Crowdsensing: mobile data and predictive algorithms

In Pakistan, mobile data has helped the authorities predict where an epidemic will break out:

Researchers working for the Pakistani government developed an early epidemic detection system for their region that looked for telltale signs of a serious outbreak in data gathered by government employees searching for dengue larvae and confirmed cases reported from hospitals. If the system’s algorithms spotted an impending outbreak, government employees would then go to the region to clear mosquito breeding grounds and kill larvae. “Getting early epidemic predictions this year helped us to identify outbreaks early,” says Umar Saif, a computer scientist at the Lahore University of Management Sciences, and a recipient of MIT Technology Review’s Innovators Under 35 award in 2011.

When we think about “mobility” and its potential in business and society, we shouldn’t limit ourselves to the desktop and app paradigm.

Some big, disruptive innovations of the next ten years will be about marrying powerful sensors being carried by crowds (our colleagues, our customers) and making sense of what the data can tell us.

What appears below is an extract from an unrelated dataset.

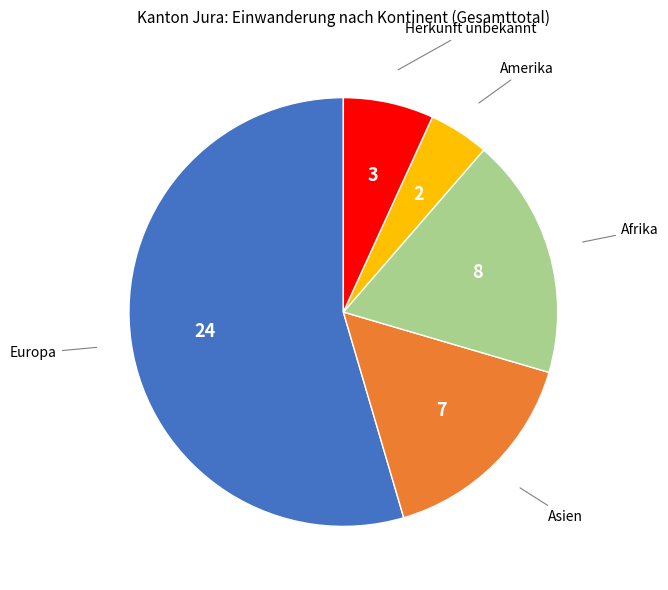

Rank the categories by value from lowest to highest.

Amerika, Herkunft unbekannt, Asien, Afrika, Europa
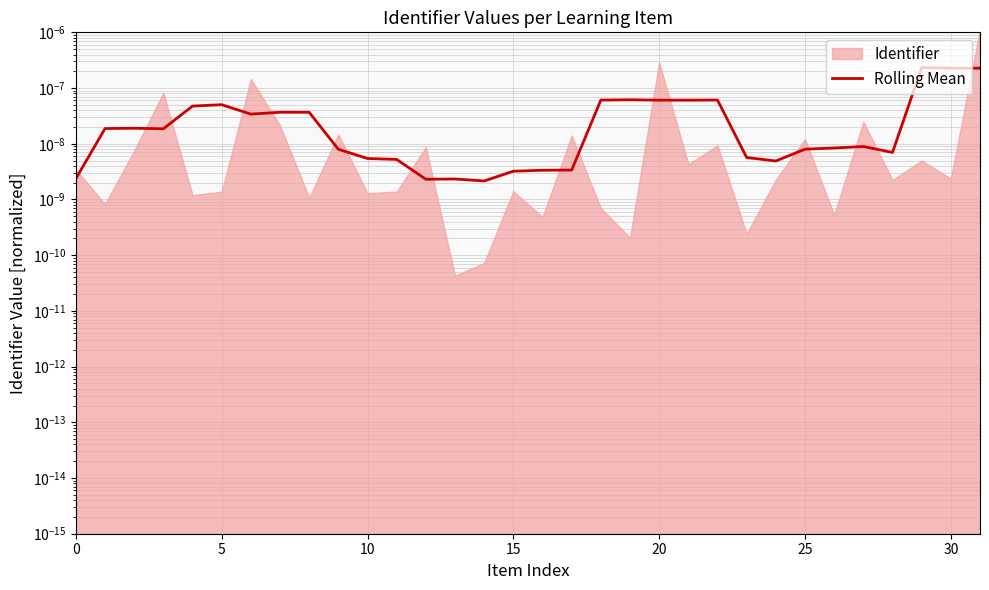

True or false: the data shows 0.0 at 28.

True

The description for this trend, or avenue of potential, would naturally be “crowdsensing” (although I suppose in this year’s trend-speak the headline should scream MOBILE+BIG DATA). There’s a research paper from an IBM team a couple of years ago that appears to have coined the term “crowdsensing”. The abstract is as follows:

An emerging category of devices at the edge of the Internet are consumer centric mobile sensing and computing devices, such as smartphones, music players, and in-vehicle sensing devices. These devices will fuel the evolution of the Internet of Things as they feed sensor data to the Internet at a societal scale. In this paper, we will examine a category of applications that we term mobile crowdsensing, where individuals with sensing and computing devices collectively share information to measure and map phenomena of common interest. We will present a brief overview of existing mobile crowdsensing applications and illustrate various research challenges.